Déclaration d’indépendance et armée russe

Vladimir Poutine a ordonné lundi soir à son armée d’entrer dans les territoires séparatistes de l’est de l’Ukraine. Le président avait déclaré un peu plus tôt, lors d’une allocution télévisée, reconnaître l’indépendance de deux territoires prorusses de l’est de l’Ukraine, soit Donetsk et Lougansk. Dans une longue adresse télévisée, dans laquelle il a laissé apparaître des moments de colère, M. Poutine a intimé à l’Ukraine de cesser immédiatement «ses opérations militaires» contre les séparatistes, au risque d’assumer «la responsabilité de la poursuite de l’effusion de sang». Il a par la suite demandé au ministère de la Défense que «les forces armées de la Russie [y assument] les fonctions de maintien de la paix».

Réunion d’urgence du Conseil de sécurité de l’ONU

PHOTO TIMOTHY A. CLARY, AGENCE FRANCE-PRESSE

Réunion d’urgence du Conseil de sécurité de l’ONU, à New York, lundi soir

Le Conseil de sécurité de l’ONU a tenu lundi soir une réunion d’urgence à New York. L’ONU et une majorité de membres du Conseil de sécurité ont dénoncé les actions de la Russie. «Les frontières internationalement reconnues de l’Ukraine resteront inchangées, peu importe les déclarations et les actions de la Russie», a déclaré l’ambassadeur de l’Ukraine à l’ONU, Sergiy Kyslytsya. La désignation de l’armée russe comme «force de maintien de la paix», pour justifier son entrée dans les territoires séparatistes de l’est de l’Ukraine, est «un non-sens», a aussi assené l’ambassadrice des États-Unis aux Nations Unies, Linda Thomas-Greenfield. La Russie n’a pas fermé la porte à la diplomatie pour résoudre la crise, mais empêchera un «bain de sang» dans les territoires séparatistes de l’est du pays, a assuré l’ambassadeur du Kremlin à l’ONU, Vassily Nebenzia.

ILS ONT DIT

PHOTO EFREM LUKATSKY, ARCHIVES ASSOCIATED PRESS

Volodymyr Zelensky, président de l’Ukraine

Nous n’avons peur de rien ni de personne. Nous ne devons rien à personne. Et nous ne donnerons rien à personne.

Volodymyr Zelensky, président de l’Ukraine

PHOTO ADRIAN WYLD, LA PRESSE CANADIENNE

Justin Trudeau, premier ministre du Canada

[Le Canada] rejette et condamne les décrets russes ordonnant l’envoi de forces militaires en Ukraine.
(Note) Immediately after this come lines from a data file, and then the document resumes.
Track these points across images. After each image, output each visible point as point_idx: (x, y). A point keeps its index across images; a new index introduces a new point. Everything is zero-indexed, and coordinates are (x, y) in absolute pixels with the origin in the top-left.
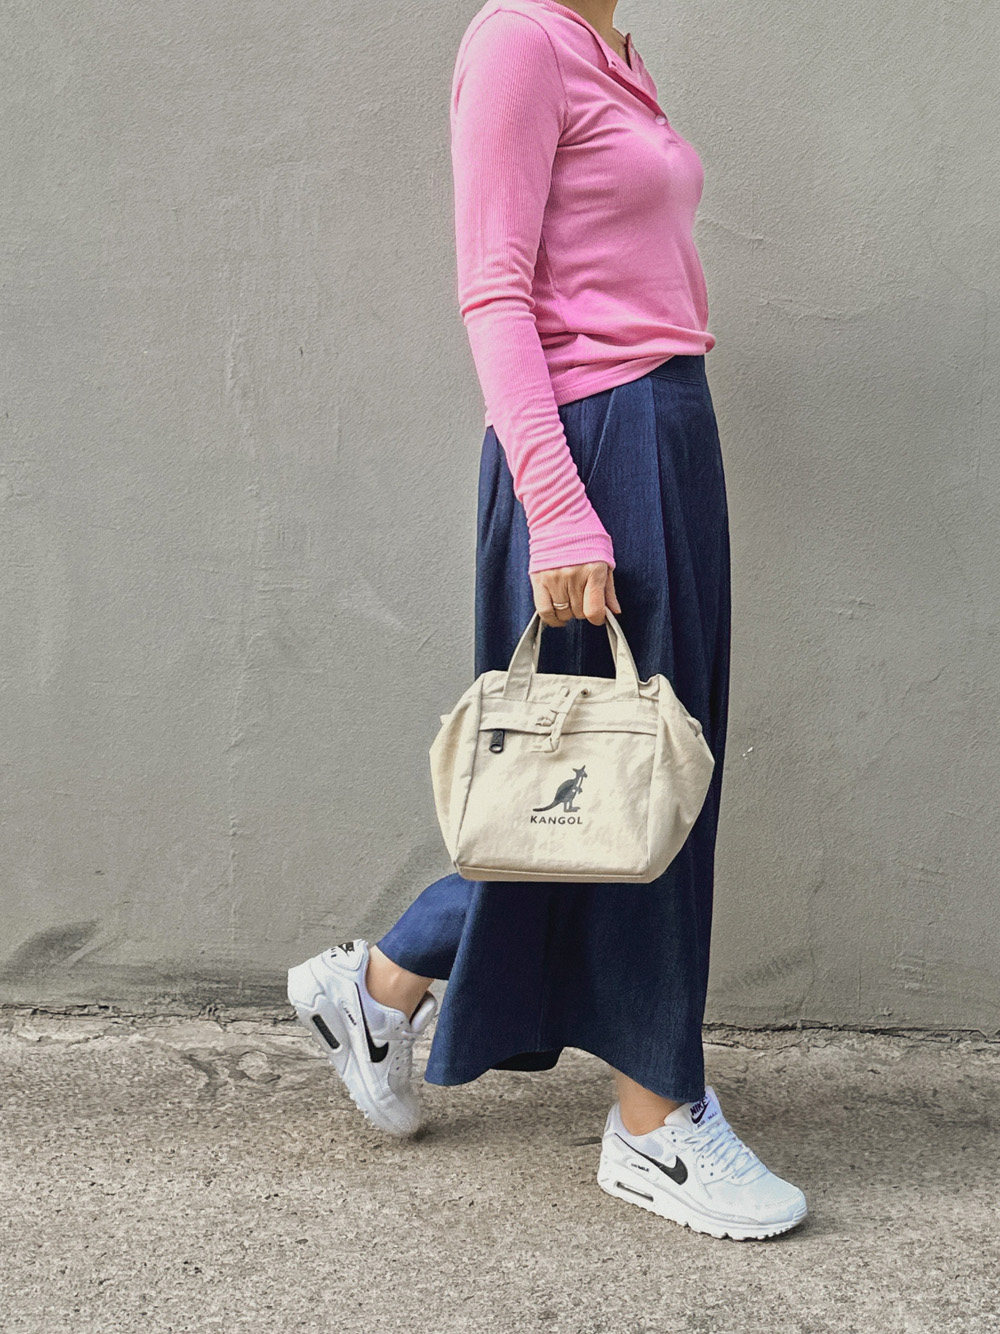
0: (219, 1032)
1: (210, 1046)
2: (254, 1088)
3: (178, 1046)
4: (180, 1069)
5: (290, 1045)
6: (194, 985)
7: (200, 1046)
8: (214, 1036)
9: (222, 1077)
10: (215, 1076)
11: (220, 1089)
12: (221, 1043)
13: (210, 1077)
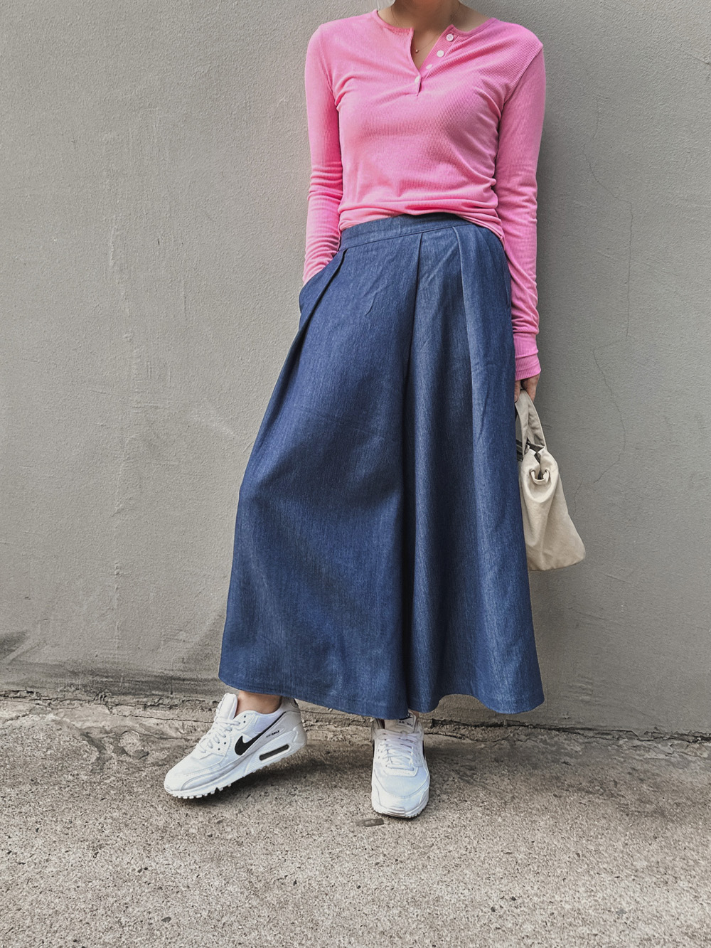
0: (107, 714)
1: (101, 726)
2: (130, 763)
3: (79, 725)
4: (80, 744)
5: (155, 726)
6: (90, 678)
7: (94, 725)
8: (104, 717)
9: (109, 753)
10: (103, 751)
11: (107, 763)
12: (108, 723)
13: (100, 752)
On soutient toujours la souveraineté, l’intégrité territoriale et l’indépendance de l’Ukraine.

Justin Trudeau, premier ministre du Canada

PHOTO FOURNIE PAR LA MAISON-BLANCHE, REUTERS

Joe Biden, président des États-Unis

J’ai signé un décret exécutif pour empêcher la Russie de tirer profit de ses violations flagrantes du droit international.

Joe Biden, président des États-Unis

PHOTO JOHANNA GERON, ARCHIVES ASSOCIATED PRESS

Emmanuel Macron, président de la République française

En reconnaissant les régions séparatistes de l’est de l’Ukraine, la Russie viole ses engagements et porte atteinte à la souveraineté de l’Ukraine. Je condamne cette décision.

Emmanuel Macron, président de la République française

PHOTO THOMAS KIENZLE, ARCHIVES AGENCE FRANCE-PRESSE

Ursula von der Leyen, présidente de la Commission européenne

La reconnaissance de deux territoires séparatistes en Ukraine est une violation flagrante des lois internationales, de l’intégrité territoriale de l’Ukraine et des accords de Minsk.

Ursula von der Leyen, présidente de la Commission européenne

PHOTO DARRIAN TRAYNOR, ARCHIVES ASSOCIATED PRESS

Scott Morrison, premier ministre de l’Australie

[Les actions russes sont] inacceptables, non provoquées et injustifiées.